I am trying to migrate Limn graphs to our own handling. Currently Zero graphs are generated as Limn dashboards, and after I applied this filter (taken from the HQL for counting article pageviews), i got matching (about 10% discrepancy) between our graphs and limn. Yet, one partner has discrepancy of 10 times, and I would like to see where that mismatch comes from. I looked at https://github.com/wikimedia/analytics-wp-zero but it seems there is other code that's missing from that repo. Any suggestions are welcome. Thanks!
WHERE webrequest_source IN ('text', 'mobile') AND year=${year} AND month=${month} AND day=${day} AND x_analytics LIKE '%zero=%' AND SUBSTR(uri_path, 1, 6) = '/wiki/' AND ( ( SUBSTR(ip, 1, 9) != '10.128.0.' AND SUBSTR(ip, 1, 11) NOT IN ( '208.80.152.', '208.80.153.', '208.80.154.', '208.80.155.', '91.198.174.' ) ) OR x_forwarded_for != '-' ) AND SUBSTR(uri_path, 1, 31) != '/wiki/Special:CentralAutoLogin/' AND http_status NOT IN ( '301', '302', '303' ) AND uri_host RLIKE '^[A-Za-z0-9-]+(\.(zero|m))?\.[a-z]*\.org$' AND NOT (SPLIT(TRANSLATE(SUBSTR(uri_path, 7), ' ', '_'), '#')[0] RLIKE '^[Uu]ndefined$')
Hi Yuri,
On Mon, Nov 17, 2014 at 10:28:50PM +0200, Yuri Astrakhan wrote:
I looked at https://github.com/wikimedia/analytics-wp-zero but it seems there is other code that's missing from that repo. Any suggestions are welcome.
The remaining code is in
https://gerrit.wikimedia.org/r/#/admin/projects/analytics/kraken
.
But as we discussed before, we had to do quite some firefighting around the relevant parts, and the code has not fully flowed back into the master branches.
I pushed the deployed code to https://git.wikimedia.org/tree/analytics%2Fkraken.git/refs%2Fheads%2Fqchris%... and https://git.wikimedia.org/tree/analytics%2Fwp-zero.git/refs%2Fheads%2Fqchris... so you can look yourself. But be warned that the code has many issues, as we have discussed many times before.
And since you said that you'll handle the graphs, the kraken code did not see much love.
On the processing side, the main entrance points are: https://git.wikimedia.org/blob/analytics%2Fkraken.git/91a5fc00acbdb13f81cd42... https://git.wikimedia.org/blob/analytics%2Fkraken.git/91a5fc00acbdb13f81cd42...

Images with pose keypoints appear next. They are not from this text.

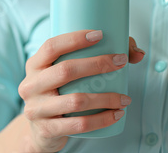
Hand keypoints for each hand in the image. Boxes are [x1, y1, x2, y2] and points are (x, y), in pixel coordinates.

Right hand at [18, 30, 144, 151]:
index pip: (51, 46)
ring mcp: (36, 109)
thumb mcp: (67, 74)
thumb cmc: (59, 93)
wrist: (39, 131)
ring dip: (106, 98)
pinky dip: (102, 119)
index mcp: (34, 65)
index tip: (100, 35)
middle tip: (121, 62)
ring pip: (76, 100)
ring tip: (125, 98)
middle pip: (65, 71)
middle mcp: (31, 85)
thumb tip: (136, 53)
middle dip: (97, 64)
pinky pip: (79, 125)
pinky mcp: (46, 130)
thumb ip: (98, 56)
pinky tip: (116, 114)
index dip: (75, 39)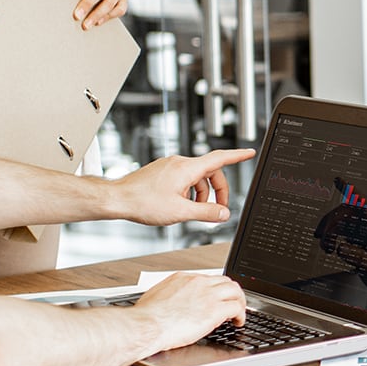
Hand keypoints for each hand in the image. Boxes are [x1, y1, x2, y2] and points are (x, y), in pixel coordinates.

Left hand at [75, 0, 126, 28]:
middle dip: (88, 5)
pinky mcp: (123, 1)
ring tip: (86, 25)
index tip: (74, 9)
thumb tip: (61, 0)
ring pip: (110, 2)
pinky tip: (98, 23)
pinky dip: (108, 17)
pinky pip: (119, 9)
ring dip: (97, 15)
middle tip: (77, 17)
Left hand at [110, 148, 254, 224]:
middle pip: (210, 172)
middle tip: (217, 210)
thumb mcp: (180, 212)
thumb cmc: (142, 202)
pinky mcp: (162, 172)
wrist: (117, 199)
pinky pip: (184, 179)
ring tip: (192, 212)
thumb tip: (223, 213)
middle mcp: (179, 163)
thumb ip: (206, 213)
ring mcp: (169, 166)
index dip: (237, 156)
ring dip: (201, 194)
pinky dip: (189, 192)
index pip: (220, 158)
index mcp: (187, 168)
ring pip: (196, 178)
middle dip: (217, 191)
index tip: (249, 152)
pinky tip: (179, 206)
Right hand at [133, 271, 246, 351]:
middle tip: (234, 302)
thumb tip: (170, 305)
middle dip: (232, 292)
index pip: (207, 279)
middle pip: (225, 280)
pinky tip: (238, 322)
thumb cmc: (147, 317)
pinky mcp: (215, 310)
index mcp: (183, 279)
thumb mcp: (156, 297)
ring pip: (235, 290)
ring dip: (240, 301)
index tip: (216, 297)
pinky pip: (237, 308)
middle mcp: (198, 283)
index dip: (215, 289)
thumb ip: (169, 297)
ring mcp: (208, 295)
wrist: (147, 325)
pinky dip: (241, 314)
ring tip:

On the definition side, I guess the most relevant part is
http://git.wikimedia.org/blob/analytics%2Fkraken.git/91a5fc00acbdb13f81cd421...
WHERE webrequest_source IN ('text', 'mobile')[...]
This HiveQL snippet you pasted looks like it's coming from the Hive re-implementation webstatscollector pageview definition. However, the webstatscollector pageview definition, does not match Kraken's pageview definitions.
So I would not expect them to agree in first place. Difference of 10-times is pretty bad. But both definitions are bad in so many ways. So it can easily happen that one of the shortcomings of one of the two definitions just skews numbers considerably.
I hope the above code pointers get you started.
Have fun, Christian
[1] https://git.wikimedia.org/blob/analytics%2Frefinery.git/fd54d68a586f081cc9a7...